The firm has developed a particular presence in captives and alternative markets, serving single‑parent and group captives, risk retention groups and other structures across US state and offshore domiciles, including Bermuda and Cayman. It has also invested in auto and fairness‑in‑rating work, partnering with CARFAX on a Vehicle Build Score that uses full VIN‑level data and advanced analytics to refine auto pricing, and publishing research on fairness and bias in P&C models.

Those capabilities are likely to resonate in Canada, where personal auto remains the largest P&C line and regulators are increasingly focused on fairness, transparency and the use of big data and AI in rating and underwriting. In Ontario, for example, auto accounts for nearly half of provincial P&C premiums, and the Financial Services Regulatory Authority of Ontario has made fair treatment of customers and oversight of complex models a core supervisory theme.

Growth and new pressures

Canada’s P&C market has seen steady premium growth over the past decade, driven by population gains, economic activity and heightened catastrophe exposure from wildfire, flood and severe convective storms.

Industry data indicated Canadian P&C direct written premiums have risen from roughly $60 billion in 2015 to around $90 billion in the mid‑2020s, with both personal and commercial lines contributing.

At the same time, carriers are dealing with new regulatory and accounting demands. OSFI’s climate risk management guideline, finalized in 2023, set expectations for federally regulated insurers to embed climate‑related scenarios and risk assessments into governance, strategy and capital planning. The rollout of IFRS 17 has also changed how Canadian P&C insurers measure and present insurance contract liabilities, increasing the need for tight coordination between actuarial, finance and risk functions.

For insurers and MGAs, these shifts translate into heavier reliance on actuarial support for climate and catastrophe modeling, capital and reinsurance optimization, and communication of results to boards, regulators and rating agencies. For captives and alternative risk vehicles rate pressure and volatility in traditional markets have kept interest high in self‑insurance and risk‑sharing structures.

Rising demand

Pinnacle’s move into Canada is another indication of how demand for specialist P&C actuarial and analytics expertise is evolving.

Competition in actuarial consulting is intensifying as a market historically dominated by global multi‑line firms sees more independent, P&C‑focused players establish a local presence. That gives carriers and captives additional options when they want advisory support separate from large broker or consulting conglomerates.

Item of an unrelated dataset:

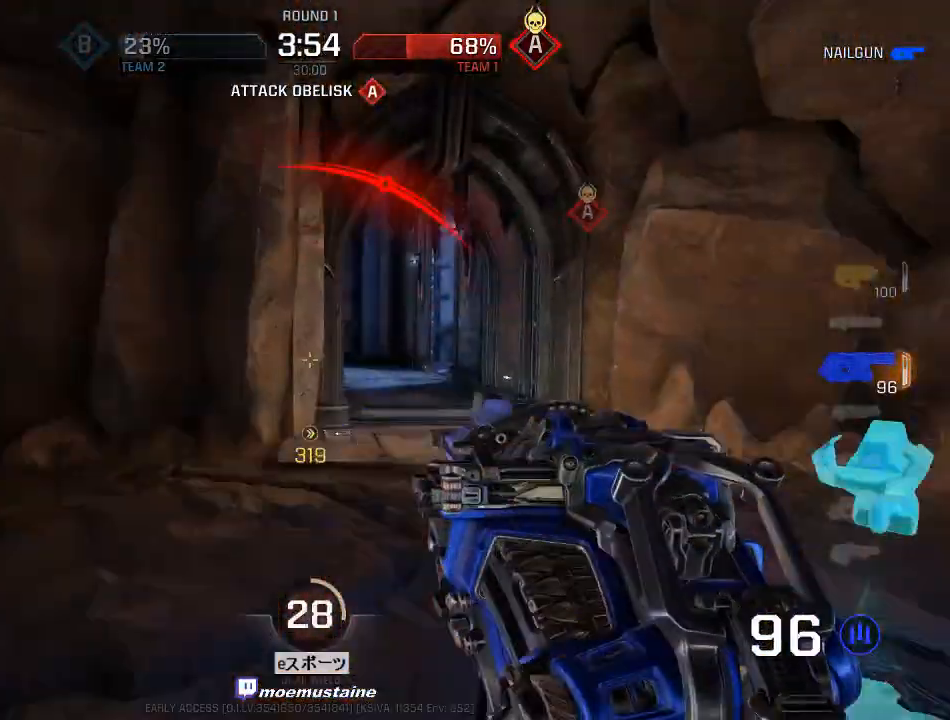
{"keys": ["a", "w"], "mouse": ["right"], "events": [[83, "d", "down"], [300, "a", "down"], [317, "d", "up"], [500, "mouse_right", "down"]]}
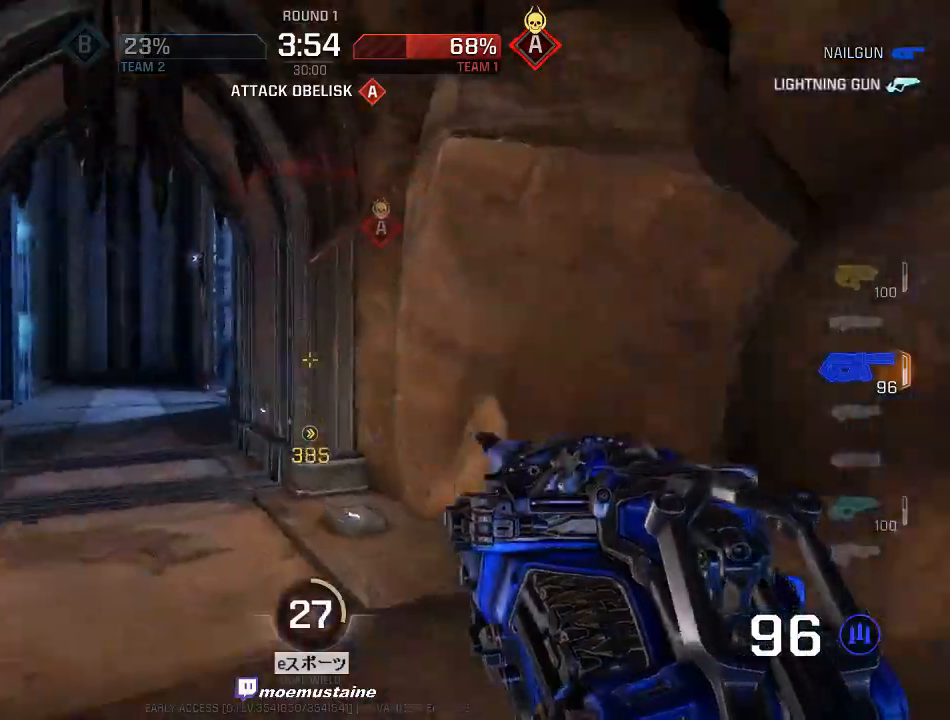
{"keys": ["a", "w"], "mouse": [], "events": [[83, "mouse_right", "up"]]}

Captives and alternative risk remain a growth area as commercial buyers seek more control over volatility in property, casualty and specialty lines. Firms with deep captive experience and established case studies in optimizing risk distribution and capital, such as Pinnacle, are positioning to capture that demand.

Regulatory complexity is also driving cross‑border expertise needs. As OSFI, provincial regulators and international standard setters refine rules around climate, model risk, fairness and the use of AI, insurers are likely to continue seeking external actuarial partners that can translate evolving expectations into practical pricing, reserving and capital frameworks.